The first play I saw in this country was Joan Littlewood's Oh What a Lovely War, a moving homage to music hall culture and Brecht, "whose work we knew well from the 30s", she explained. It was a savage deconstruction of the first world war and should be performed again next year as an alternative to the centenary fare we are likely to be fed. The Royal Court was the liveliest theatre in London, combining Beckett and Ionescu and commissioning new plays non-stop. Pinter's The Caretaker premiered that year and Peter Brook, a huge fan of Littlewood, was immersed in work that would challenge every theatrical convention.

The culture reflected a growing self-confidence in the decades following the second world war. Some of my university friends were in revolt against everything: professors, examinations, institutions, and life itself. They pursued the world, seeking it out only to reject it out of hand. They too would soon come into their own.
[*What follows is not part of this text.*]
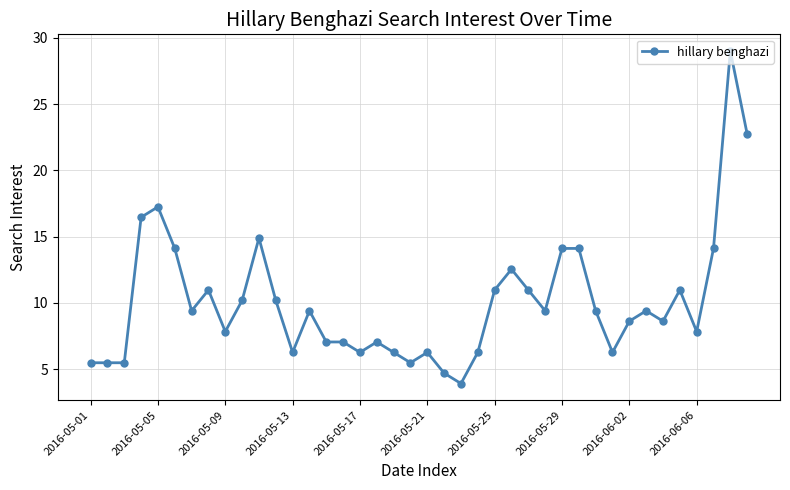

True or false: the data has more than 2 interior local peaks.

True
What I was not prepared for in 1963 was the food. It was awful, apart from the breakfast. After my first week I ventured into the local Indian, imaginatively named the Taj Mahal. Dreadful. I summoned the manager and asked why food we wouldn't give stray dogs at home was being served here. He got upset and took me to his office. "Have you just arrived? Then please don't come here again. There is a Punjabi lady who cooks proper food every weekend in north Oxford. You can order it in advance." My English friends were amazed. "So this is what it's really like." It saved me in the short-term, but I had to teach myself to cook, which I did, and have never regretted. There was nothing to suggest that 30 years later this country would become known for its restaurants and good food. Miracles do happen.

And a footnote. In 1965, a year after the election of a Labour government that went back on many of its promises, Michael Foot shouted at us in despair as we denounced his leader, Wilson, for "crawling to the Pentagon". "You idiots," he screamed. "Don't you realise that Wilson is the most leftwing prime minister this country is ever going to have?" Our satirical laughter enraged him. We're not laughing now. Fifty years later, globalisation has provincialised European politics and culture. Britain has no film industry left. Even Ken Loach gets most of his money from Europe, which itself is largely reduced to mimicking Hollywood thrillers and action flicks, its proud cinema effectively dead; its literary gaze firmly fixed on the NYT bestsellers list, its writers obsessed with being translated into American-English; its politics repeating the tweedledum-tweedledee rhythms pioneered in DC. The most interesting films are being made by Iranian, South Korean, Taiwanese and Thai film-makers, the most challenging politics are in South America, the centre of the world market has moved eastwards to China. Not to worry. North America and Europe still dominate the arms industry. With drones dominating politics and culture, why shouldn't they be arms-market bestsellers as well?